Saturday, February 27, 2010
Wednesday, February 24, 2010
They’ve always said that I am every bit my father’s daughter. Many years ago, I wouldn’t have believed it, probably even hated it. Now however is a totally different story.
It has been 5 months and 15 days since my dad passed away. The void is still painfully there, a certain longing and the uncertainties still lurk in the shadows. I may not cry as hard now, but when my tears do fall, it hurts just as much as the day he went away.
I seek solace from random memories of him and me, and tonight, I am grasping as much from it like a lifeline.
When I was a kid, I never really thought much of certain moments that my dad and I shared. Now as an adult who is feeling the great loss, I reminisce the times we were together...
My mind wanders back on particular days that my father would take his guitar from where it hung, sit on a chair and would start strumming. It was my cue to immediately run to him (invited or not) wriggle my way from under his arm to sit on his leg, my goal was to be caught in between guitar and chest. I wasn’t particularly sure what song he was singing before I went up to him, but I know that somehow, we would sing that song which would always have my mother and grandmother sitting with us in the living room.
He would usually start by kissing the top of my head. I couldn’t really see much from where I was sitting but I knew that my dad has begun playing the guitar. I would feel the vibrations coming from the instrument, his left hand moving left and right, right arm going up and down as the guitar magically comes to life. I would then hear him hum, though I was not really sure when my part would begin. I would just listen to him sing or hum while I moved my head in time with his song. Then I would hear it – MY PART! I would feel a gentle nudge and it was then that I would sing that certain chorus that I have learned by heart. I would bellow with much bravado and sometimes, I would catch him chuckling as he continued to play. My mother and grandmother would often encourage us to continue and somehow, my father always indulged them. I was painfully shy when I was a kid, but it was during those times that I never felt timid.

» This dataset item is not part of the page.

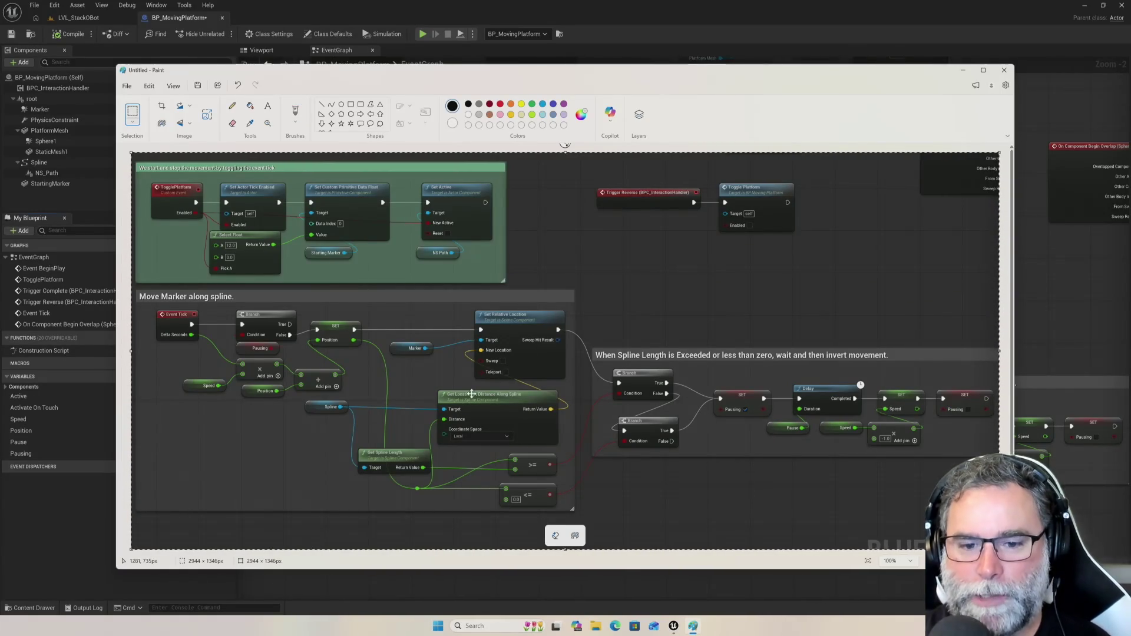
click(71, 519)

This is my part of the song:
Tatanda at lilipas din ako
(I’ll grow old and one day I’ll pass away)
Ngunit mayro'ng awiting
(But there will be a song)
Iiwanan sa inyong alaala
(that I shall leave for you to remember)
Dahil minsan, tayo'y nagkasama
(for all those times we were together)
I miss my father terribly. The loss is great, the sadness inexplicable.
Moments that I wish he is still around, the kid in me cries for that so much, but the adult in me knows that he is so much better off without the pain. I am grateful that I am truly my father’s prized daughter; and when the missing part goes unbearable yet again, I can always think back on the memories that no one can ever take away.